Specializing in thermal validation, QualUs is a validation service company that serves the pharmaceutical, medical device and healthcare industries. We have excellent for a number of Validation Engineers to join their team on a minimum of a 12-month contract with the opportunity to progress.
This is the ideal role for a talented Validation Engineer with experience of a GMP environment. Experience of autoclave, equipment validation, instrument calibration and a track record or knowledge of using the E-Val Pro wired validation system (or equivalent datalogger is desirable but not essential as full training will be provided), looking to join a successful and growing company. For the right candidate, there may also be the opportunity to join our client on an extended basis.
As a Validation Engineer, you will be responsible for the Steam In Place (SIP) activities in Upstream and Downstream equipment and ensuring that all customer quality requirements are adhered to. You should have experience in coordinating and performing temperature mapping and validation of equipment such as autoclaves, fridges, freezers, incubators, stability cabinets as well as SIP systems. In addition, working in a sterile manufacturing environment, you will execute Steam In Place (SIP) cycle development and performance qualification studies on Upstream and/or Downstream process equipment including Bioreactors, Centrifuge, Process Skids and Vessels. You will produce validation protocols and qualification reports and ensure that good documentation practices are adhered to when generating reports.

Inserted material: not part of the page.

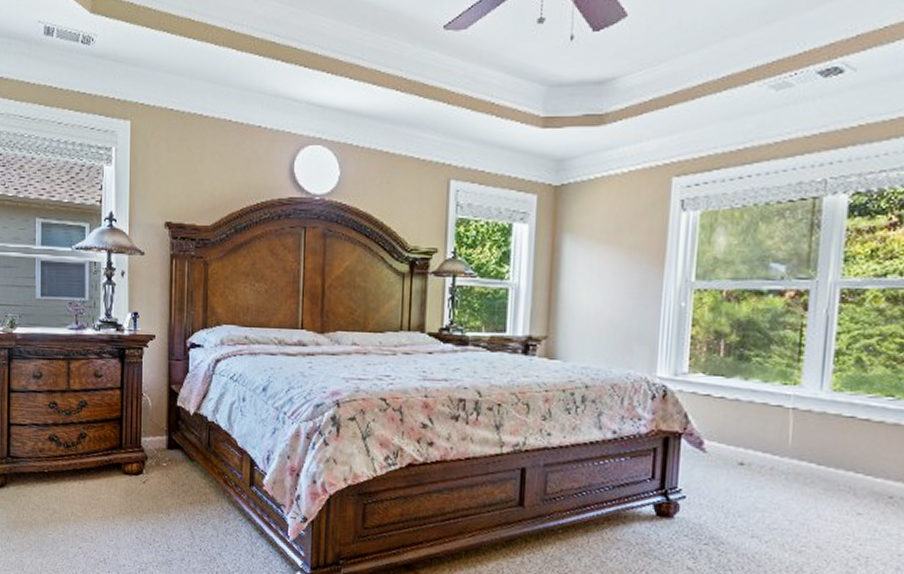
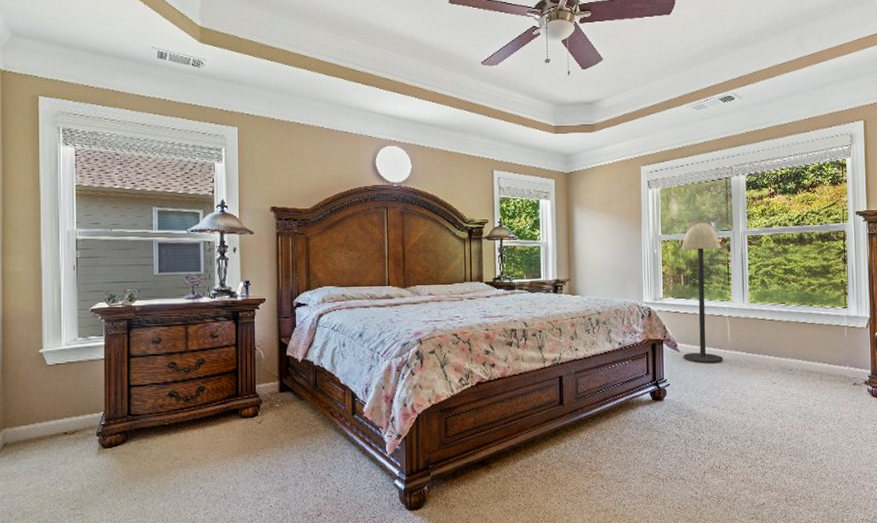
floor lamp: none [711,261,793,475] -> present [681,220,724,364]

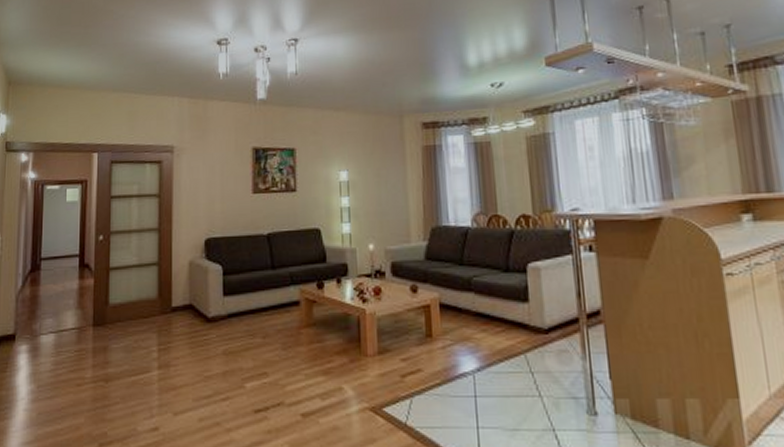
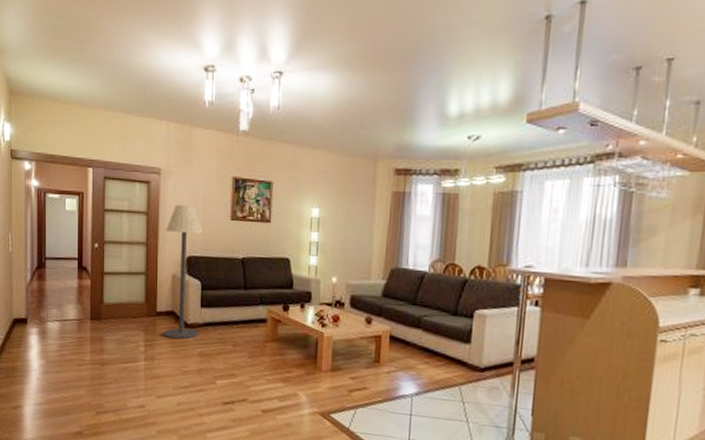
floor lamp: none [179,182,222,337] -> present [163,205,203,339]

Full training will be provided to achieve this.
Your other duties will include:
- Calibrating thermocouples and performing post-study calibration verifications
- Ensuring that safety procedures are adhered to during sterilization studies
- Assisting with deviation and exception resolution
To be considered for this role:
- Experience of working with upstream and downstream systems or equivalent vessels/equipment is an advantage
- Be able to work on your own initiative and execute validation studies
- Be competent in the handling and placement of Biological Indicators is an advantage
- Have a third level qualification in a scientific, engineering, biological or quality discipline
- Experience in Lock-out Tag-out (LOTO) is desirable but not essential
- Experience in the ability to walk-down P&IDs is desirable
Analytical and focused, as a Validation Engineer, you must have strong interpersonal, communication and organizational skills with a meticulous attention to detail.
To apply for the role of a Validation Engineer, please contact Gerard Collins on as soon as possible – immediate starts available. In your cover email, please indicate:
- Preferred location
- Salary expectations
- Current notice period
Ellab is an international company with manufacturing, research and development facilities in Denmark. Our Validation Solutions are sold and supported through Ellab sales and service companies in 11 countries and by more than 40 distributors. With more than 71 years of experience, Ellab has around 370 dedicated employees worldwide. Ellab improves the quality of life by contributing to building confidence in the food, pharmaceutical and medical device industries by providing solutions for recording, monitoring and validating critical parameters of thermal processing procedures. In 2019 we joined forces with Hanwell Solutions Ltd. in UK in order to expand our product offering to cover industry leading wireless environmental monitoring systems. EQT (www.eqtgroup.com) has acquired the majority ownership in Ellab.